Saturday, March 14, 2009

Steak: It's what for dinner Part III (Portfolio)

"...through the way we live, work and play, we don't really choose our food--our food chooses us (Patel, pp. 253)."
-Raj Patel

As I sit here and think about my steak and my accompanying feeling of manliness I have to ask myself why does this make me feel like a man? I mean come on, regardless of whether or not I eat the steak, aren't I still a man? I have facial hair, all the right parts: as far as nature is concerned, I am a man. There must just be something about the steak itself that magnifies the feelings of being a man.

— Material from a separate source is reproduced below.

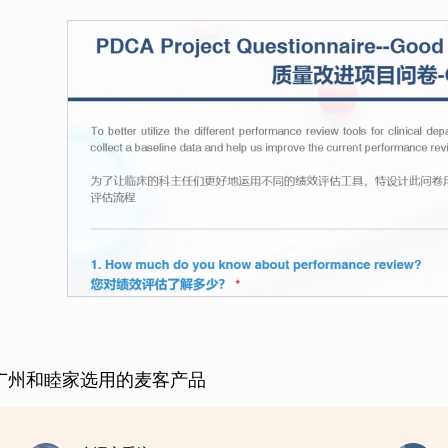
广州和睦家选用的麦客产品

Why then don't I get similar manly feelings when I dawn a bright pink, frilly scarf, or perhaps eat a Caesar Salad, with blue cheese? There can really only be one of two possibilities for an answer to this dilemma:

1. This association with steak and manliness is innate, and comes with birth, or

2. I have learned this association from my experiences.

While I think there could be a tiny possibility that the first answer is, maybe, weakly correlated to my association, I would wager that my association is a learned phenomenon. The next question would then be: Who does the teaching? This is where things get extremely complicated.

Raj Patel says that our food habits, and anything else we do with regards to food, are shaped, not just by our society, but by multi-national food conglomerates (which he backs up with a lot of facts and speculations). As much as I hate to think that I have little to no control over the food I get to eat, I have to admit, Patel makes some very convincing points.

He briefly mentions that there are three basic factors that play into what we end up eating: work and play, the neighborhoods we live in, and the jobs we get--including the time we spend traveling between them (Patel, pp 273). Basically, a certain kind of food is marketed and sold to us depending on who we are (as consumers). This marketing starts at a very young age. Advertisers know that children are easily influenced. Children want what is cool and hip, and advertisers set the standard. Then, the trend of standard setting goes up until the child is old.

During this time, advertisers (these large food companies) strive in every conceivable way to get us to buy their stuff. They know things like that the more we eat the more overweight we get. However, these kinds of things, though fought to be kept a secret from the consumer, are not primary concerns: our money is. The funny thing is, at the same time we are influenced to buy the latest bag of 'super extra nacho spicy Doritos', we get bombarded by companies like Jenny Craig to loose a couple extra pounds around the waist. Get this, Jenny Craig is part of the Nestle Corporation (Patel, pp 280). We as consumers are trapped, just like corn farmers who buy Monsanto products, in a circle. We are given new products in an attempt to make more money, but that actually contribute to some other marketing scheme when we do what the marketers want.

So, what does this have to do with my steak? EVERYTHING! I feel manly when I eat a steak because I have been ingrained with the thought that in order for a white, middle-class male to be himself he needs to eat meat. The perpetrator of this thought is the food industry. I have been hit with ads from the time I could see far enough to focus on a television. From then my first thoughts concerning anything were formed. My thoughts since that time were reinforced until I was convinced that in order to be a man I needed to have a steak! I have literally been made FOR my food, and all this just to make a buck (This whole time I thought my food was made for me!!!)